“Just 15 minutes outside of Taipei, it’s jungle.” A bit of an exaggeration, but we got Anders’ meaning.
The MRT took us 30 minutes from our station to Xindian, where we caught a bus for Wulai, a 40-minute trip on curving jungle-lined road. We followed the river—the ultimate reason for this adventure—the entire way, and its milky turquoise water called to me.
Wulai’s main attraction is its waterfalls, so we huffed and puffed up the paved road to see the wonder. On the way, we misinterpreted the directions to take Lovers’ Pathway, the sign for which was hanging on the wall of a clearly closed-off section of the road. Well, that would be awfully private for lovers, so we hopped the wall and strolled through the eerily deserted patios connected by wooden boardwalks. Colin led the way, brushing spiderwebs and the like away until one wouldn’t brush away ( it actually broke the twig Colin was using). This web could have held an aging, overweight Spider-Man, but instead it housed the biggest spider I had ever seen. It hung over the bottom of the stairs, waiting for passers-by to scare (or prey on).

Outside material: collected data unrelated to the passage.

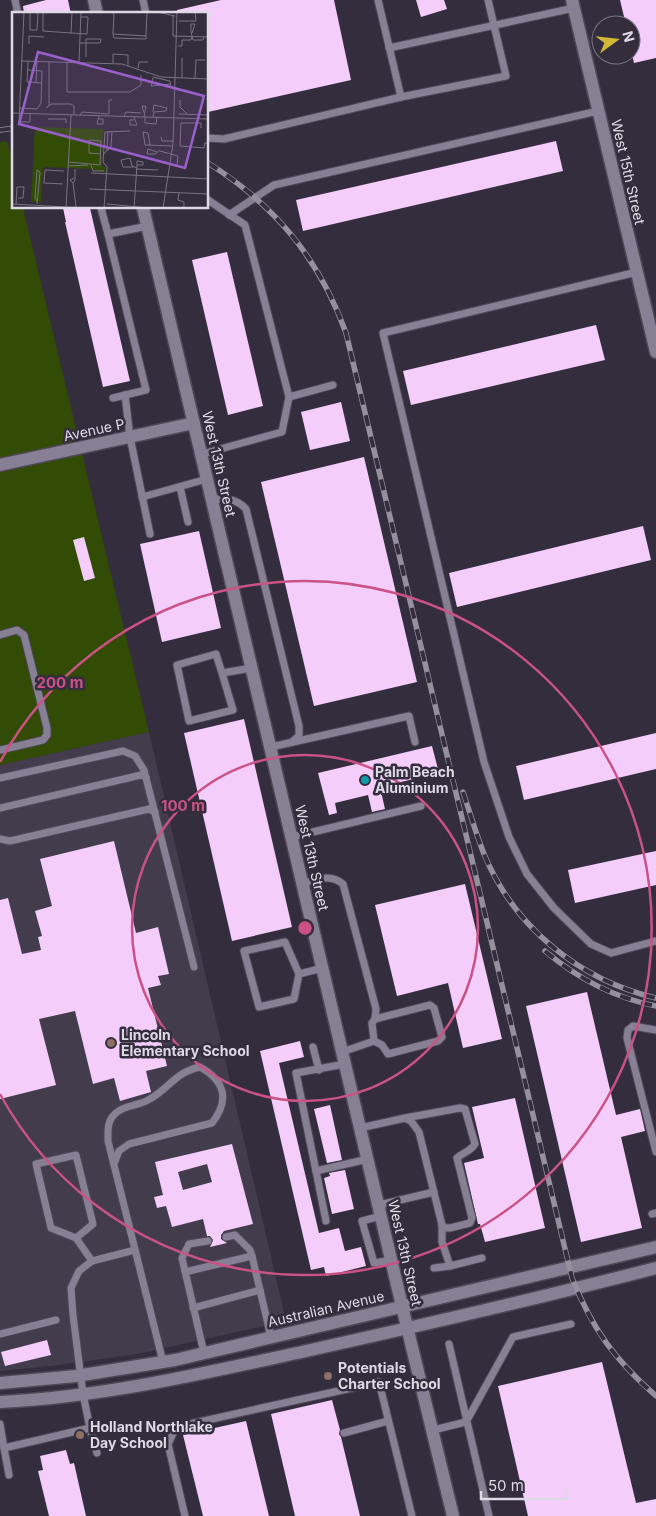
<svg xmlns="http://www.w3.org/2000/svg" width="656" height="1516" viewBox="0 0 656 1516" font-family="Inter,sans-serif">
<rect width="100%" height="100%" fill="#342d3e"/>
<path fill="#423c4c" d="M149,732L286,1321L138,1354L51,1366L0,1371V765Z"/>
<path fill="#324b05" d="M7,141L14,168V208H23L149,732L0,765V142Z"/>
<g fill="#f4cdfb" fill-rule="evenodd">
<path d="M46,0H68L71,14H24L23,6Z"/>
<path d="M221,0H334L351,80L208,112V14H177V10Z"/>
<path d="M416,0H444L447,9L421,17Z"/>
<path d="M620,0H656V58L634,63L631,50V25H626Z"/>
<path d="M556,141L563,171L303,231L296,200Z"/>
<path d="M63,208H90L130,381L103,387L65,222H66Z"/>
<path d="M227,252L263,406L228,415L192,260Z"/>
<path d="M596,325L605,360L411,405L403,371Z"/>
<path d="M341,402L350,441L310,450L301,412Z"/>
<path d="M364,457L417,682L314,706L261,482Z"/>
<path d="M643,526L651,560L457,607L449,573Z"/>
<path d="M199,531L221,628L162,642L140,544Z"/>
<path d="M84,537L95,578L84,581L73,540Z"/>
<path d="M244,719L292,927L232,941L184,733Z"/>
<path d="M656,733V769L524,800L516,766Z"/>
<path d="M432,746L439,773L380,787L385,809L372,812L368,795L335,803L337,813L329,815L318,773Z"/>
<path d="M114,841L136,933L158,927L169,974L158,976L161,985L148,988L167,1066L146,1071L151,1092L120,1101L114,1078L93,1084L75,1011L39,1019L56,1085L0,1099V900L8,898L22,954L41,950L38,937L42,936L35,911L52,906L40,859Z"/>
<path d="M656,851V885L575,903L568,870Z"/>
<path d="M465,884L502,1039L463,1048L448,983L397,996L375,905Z"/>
<path d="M587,992L616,1115L640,1109L645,1131L621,1137L642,1228L581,1242L526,1006Z"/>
<path d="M300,1041L304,1057L279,1063L319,1233L339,1228L345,1251L361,1247L366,1266L326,1276L324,1267L311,1270L260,1051Z"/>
<path d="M515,1098L545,1228L485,1242L480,1224H478L464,1163L484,1158L472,1107Z"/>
<path d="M330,1105L342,1160L327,1163L314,1109Z"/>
<path d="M232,1144L253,1224L224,1231L221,1235V1239L227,1243L210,1247L213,1240L210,1236H207L203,1219L172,1227L166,1206L157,1208L154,1197L163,1195L155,1162ZM207,1164L212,1182L183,1190L178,1172Z"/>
<path d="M345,1170L354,1209L332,1214L324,1178L330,1176L329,1173Z"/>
<path d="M47,1340L51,1355L5,1366L1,1352Z"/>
<path d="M602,1362L636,1503L656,1499V1516H528L498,1386Z"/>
<path d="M332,1400L340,1430L339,1434L341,1437L360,1516H295L271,1414Z"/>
<path d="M246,1421L269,1516H203L183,1435Z"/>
<path d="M66,1450L70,1464L74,1463L86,1516H49L38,1471L43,1470L40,1456Z"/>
</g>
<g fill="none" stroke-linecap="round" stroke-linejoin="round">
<defs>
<g id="service">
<path d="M15,0L18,14"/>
<path d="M143,0L146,14"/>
<path d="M378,0L401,97"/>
<path d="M389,48L574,8"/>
<path d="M208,138L224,139L401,97L506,76L488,0"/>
<path d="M101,208L108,234L148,226"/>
<path d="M229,215L274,185L598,111"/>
<path d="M108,234L146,390L113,398"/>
<path d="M637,272L383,333L484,762L509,837L527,874L554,908L591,944L611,953L656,941"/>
<path d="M125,395L130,437L150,534"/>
<path d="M289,397L333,385"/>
<path d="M202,454L282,432L289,397L245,225L208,200"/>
<path d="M180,487L188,522"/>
<path d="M142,497L207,479"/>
<path d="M212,499C226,499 236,498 246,509L299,726V736L292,742"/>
<path d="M0,635L17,630L24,635L47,728V735L43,740L0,750"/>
<path d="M222,673L233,710L189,721L177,665L216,654L222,673L252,668"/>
<path d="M271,747L409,716L415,742"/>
<path d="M0,778L123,751L135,756L144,770L194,967"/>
<path d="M0,808L141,775L146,777"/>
<path d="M292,837L421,806"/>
<path d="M0,839L10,841L149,809L155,812"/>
<path d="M303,883C318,880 329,873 343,884L376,1009L375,1019"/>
<path d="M299,974L285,942L244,951L259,1007L294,999L299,974L323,968"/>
<path d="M656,1030L633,1026L628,1030L627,1038L656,1152"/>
<path d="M313,1047L319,1070"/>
<path d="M342,1052L374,1041L382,1045L388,1054L438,1041L442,1037L434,1008L430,1005L375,1019L372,1023L374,1041"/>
<path d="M345,1064L296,1073L316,1171L368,1159"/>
<path d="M360,1128L405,1118L411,1121L419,1132L442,1225L445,1228H450L470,1223L472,1218L457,1158C464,1152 471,1151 475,1144L465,1109L460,1108L405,1118"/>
<path d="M114,1164L119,1151L129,1144L212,1123C230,1100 225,1081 200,1067C175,1072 169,1089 148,1100C138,1106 125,1105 116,1113C107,1120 108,1130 108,1141L163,1362"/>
<path d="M316,1171L326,1221"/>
<path d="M379,1205L434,1192"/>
<path d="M652,1214L656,1213"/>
<path d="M381,1216L362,1221L374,1263L392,1260"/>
<path d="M442,1225V1242L450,1266L482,1258"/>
<path d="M226,1237L235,1235L250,1250L252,1256L271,1337"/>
<path d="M76,1238L93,1224L76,1155L36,1164L51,1228L76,1238L92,1261L135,1250"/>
<path d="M434,1268L450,1266"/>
<path d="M185,1272L252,1256"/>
<path d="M193,1308L260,1290"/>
<path d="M0,1334L56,1320"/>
<path d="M449,1344L489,1516"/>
<path d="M204,1353L182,1258L189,1244L208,1241"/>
<path d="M0,1424L4,1448L90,1428L83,1394L73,1315L71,1288L79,1271L92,1261"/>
<path d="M90,1428L97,1453"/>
<path d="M433,1430L466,1422L513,1337L571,1324"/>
<path d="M344,1433L388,1421"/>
<path d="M4,1448L9,1475"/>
<path d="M185,1516L168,1444L176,1427L379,1382L412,1516"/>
</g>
<g id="minor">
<path d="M94,0L97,14"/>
<path d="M572,0L656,352"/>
<path d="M143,208L402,1306"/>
<path d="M0,465L194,423"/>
</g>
<path id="tertiary" d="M402,1306L453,1516"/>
<g id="secondary">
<path d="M0,1383L76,1376L175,1360L656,1247"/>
<path d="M0,1402C104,1397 205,1373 306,1351C423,1325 540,1298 656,1268"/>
</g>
</defs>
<use href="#service" stroke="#4e4856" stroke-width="9"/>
<use href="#minor" stroke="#4e4856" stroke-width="15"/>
<use href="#tertiary" stroke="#4e4856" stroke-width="15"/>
<use href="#secondary" stroke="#4e4856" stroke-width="15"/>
<use href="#service" stroke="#877f93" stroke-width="7"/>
<use href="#minor" stroke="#877f93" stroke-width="12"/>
<use href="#tertiary" stroke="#877f93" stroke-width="12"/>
<use href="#secondary" stroke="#877f93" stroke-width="12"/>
<defs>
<g id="rail">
<path d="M0,130L14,128"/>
<path d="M208,163C275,205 319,258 346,333L572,1278C593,1330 614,1359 656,1396"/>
<path d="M463,792C470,813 476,834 484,854C514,927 579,980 656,998"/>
<path d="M545,951C577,978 615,998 656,1006"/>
</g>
</defs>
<use href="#rail" stroke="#95909d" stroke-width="5.5"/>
<use href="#rail" stroke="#342d3e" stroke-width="4" stroke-dasharray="11" stroke-linecap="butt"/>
</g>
<g fill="none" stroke="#ca5284" stroke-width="2.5">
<circle cx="305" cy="928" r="173"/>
<path d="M0 762A347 347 0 1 1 0 1094"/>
</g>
<circle fill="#0f9aa8" stroke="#342d3e" stroke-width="2" cx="365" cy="780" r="5"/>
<g fill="#8d6e63" stroke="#342d3e" stroke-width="2">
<circle cx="111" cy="1043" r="5"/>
<circle cx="328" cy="1376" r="5"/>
<circle cx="80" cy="1435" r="5"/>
</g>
<g text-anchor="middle" stroke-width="5" stroke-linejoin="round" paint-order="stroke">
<g font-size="14" fill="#dedae5" stroke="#342d3e">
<text transform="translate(628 172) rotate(77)" y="5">West 15th Street</text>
<text transform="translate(94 430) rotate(-12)" y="5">Avenue P</text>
<text transform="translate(219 464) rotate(77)" y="5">West 13th Street</text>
<text transform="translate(312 858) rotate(77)" y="5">West 13th Street</text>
<text transform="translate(405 1253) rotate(77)" y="5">West 13th Street</text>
<text transform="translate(326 1309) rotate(-13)" y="5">Australian Avenue</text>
</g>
<g font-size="14" font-weight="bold" fill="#dedae5" stroke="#342d3e" text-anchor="start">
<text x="375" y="777">Palm Beach<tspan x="375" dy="16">Aluminium</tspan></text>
<text x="121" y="1040">Lincoln<tspan x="121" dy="16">Elementary School</tspan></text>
<text x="338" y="1373">Potentials<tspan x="338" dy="16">Charter School</tspan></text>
<text x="90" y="1432">Holland Northlake<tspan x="90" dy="16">Day School</tspan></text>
</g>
</g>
<g transform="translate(12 12)">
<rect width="196" height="196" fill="#342d3e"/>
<path d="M23,115L91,117L90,154L93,155V161L78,157L31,155L29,190H19Z" fill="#324b05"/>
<path fill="none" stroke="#787281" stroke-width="1" d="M12,0L7,110H18V102M18,0V18H25L26,0M31,0V19L59,21L60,0M102,0L101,22L134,24L135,0M145,0L163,4M161,4V24L197,25M167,9H184L183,0M59,21L75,22L76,5H69M180,21L183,12H179V20L181,28H191L192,25M101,22L102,26L134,27V24M68,31H88L89,27H74V45M17,32V24L32,25M166,34H170V28H179L180,24M170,46V66M9,49L110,52L149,65L197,67M16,49L15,70L29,71M37,50V93M55,50V80H118L129,73V63M67,50L69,0M101,51V42L116,43V53M126,56L127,50H136M141,65L158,69L159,76M141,66L139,74L159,72M183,66L184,48H193M24,71L25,49M168,88V95L175,102M7,96L25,97L29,91L30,59L16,58M34,96L39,92H59L62,94V103M0,101L197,107M132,101L130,94H134L132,105M97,102V88H100M167,102L197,103M68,103L70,100L97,102M112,105L114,100L129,101M133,105V111L144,112L145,105M141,105L142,100L154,99L155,96L142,93L141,100M36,107H54V111M87,107H91V112H85L87,104M122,108H118V113H125L122,105M189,116V111H169L168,134L192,136L193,131H197M149,125L150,129H161M138,133L136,121L131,120L133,133H135L161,134M95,139L99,135L100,119M148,139L166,144L165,154L160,153M145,140L136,137L135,142H143L148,138M92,142L95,138L96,119M57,150L88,153L89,129L77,128V141L89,142M79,153L81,159H92M56,154L76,153M121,155H111L109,148L118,146L120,154L125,156M125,157L146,158M79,161L197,167M62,166L58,168L61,171L63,168V157M61,171L64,195M51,172L32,171L33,158L52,159M77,177L197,182M25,189L23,186L25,158L28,160L25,192M0,192L72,196M4,192L5,175H12L11,186H6M95,192L137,196M54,196L59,103M92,196L95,155L91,150L93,120L118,119M122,196L125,153H131V150L125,149V153M151,196L161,132L165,0M167,196L172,195V190L166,188L167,181"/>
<path fill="#9960ca" fill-opacity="0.15" stroke="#9960ca" stroke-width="2.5" d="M26,40L192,84L173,156L7,112Z"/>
<rect width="196" height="196" fill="none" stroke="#dedae5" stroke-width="2.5"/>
</g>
<circle cx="305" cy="928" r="8" fill="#ca5284" stroke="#342d3e" stroke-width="2.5"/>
<g font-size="15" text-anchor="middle" font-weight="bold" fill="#ca5284" stroke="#342d3e" stroke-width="5" stroke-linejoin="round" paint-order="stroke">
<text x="60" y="688">200 m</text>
<text x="183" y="811">100 m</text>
</g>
<g transform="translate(616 40) rotate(75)"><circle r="24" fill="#342d3e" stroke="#787281"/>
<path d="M0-4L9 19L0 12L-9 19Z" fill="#d2b736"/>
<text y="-8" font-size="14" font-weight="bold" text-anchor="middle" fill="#dedae5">N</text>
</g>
<path d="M481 1491v8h86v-8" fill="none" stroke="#dedae5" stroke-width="2.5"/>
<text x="488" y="1491" font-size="15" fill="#dedae5" stroke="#342d3e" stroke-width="4" paint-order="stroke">50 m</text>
</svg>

As a recent survivor of a black widow attack, I was less than interested in hanging out or walking under the thing, despite the beautiful river pools on the other side of it. We agreed that if there was one down here on this deserted walkway, there may be more, so we high-tailed it back to the main road. It turns out that was Lovers’ Pathway the whole time.
The waterfalls were charming, but since we were stuck in the concrete-and-slab viewing area quite far from the base of the falls, I couldn’t get in the water and so I was not satisfied. This has been one of the few decisions I’ve felt strongly about since we arrived—let me in that water.
We took a few moments to peruse the shops, watched over by aboriginal Taiwanese women in traditional dress—bright yellow and pink headdresses and skirts that could be worn long or short.
Back down Lovers’ Pathway, we found a river spot with Taiwanese tourists swimming, and a bit further upstream, we found a spot of our own. It was marvelous, even if I was the object of many a stare in my bikini: Taiwanese women wear T-shirts and shorts if they go in at all.